*TASK*.
Could you restate every entry word for word, minus the pictures?

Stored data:
[Start of section]

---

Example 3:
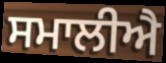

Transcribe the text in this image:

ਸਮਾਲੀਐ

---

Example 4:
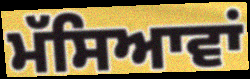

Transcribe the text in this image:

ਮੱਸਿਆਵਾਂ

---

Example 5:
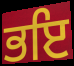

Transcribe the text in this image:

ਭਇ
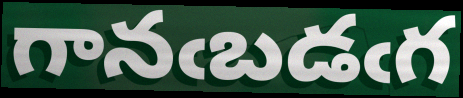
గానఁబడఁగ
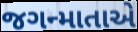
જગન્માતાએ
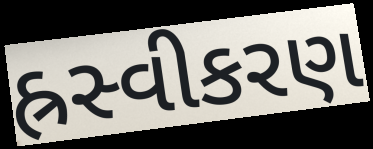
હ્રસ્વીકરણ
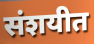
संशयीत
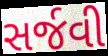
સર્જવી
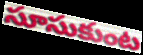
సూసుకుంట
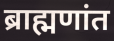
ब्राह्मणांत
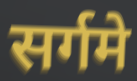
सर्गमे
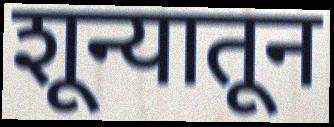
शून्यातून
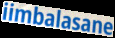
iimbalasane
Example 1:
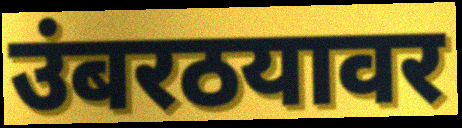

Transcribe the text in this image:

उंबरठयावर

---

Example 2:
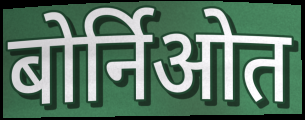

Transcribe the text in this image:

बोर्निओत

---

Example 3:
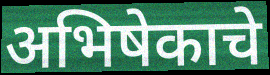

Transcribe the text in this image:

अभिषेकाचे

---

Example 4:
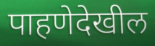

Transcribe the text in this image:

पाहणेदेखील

[End of section]

*RESULT OF THE TASK*.
---

Example 3:

Transcribe the text in this image:

ਸਮਾਲੀਐ

---

Example 4:

Transcribe the text in this image:

ਮੱਸਿਆਵਾਂ

---

Example 5:

Transcribe the text in this image:

ਭਇ
గానఁబడఁగ
જગન્માતાએ
હ્રસ્વીકરણ
संशयीत
સર્જવી
సూసుకుంట
ब्राह्मणांत
सर्गमे
शून्यातून
iimbalasane
Example 1:

Transcribe the text in this image:

उंबरठयावर

---

Example 2:

Transcribe the text in this image:

बोर्निओत

---

Example 3:

Transcribe the text in this image:

अभिषेकाचे

---

Example 4:

Transcribe the text in this image:

पाहणेदेखील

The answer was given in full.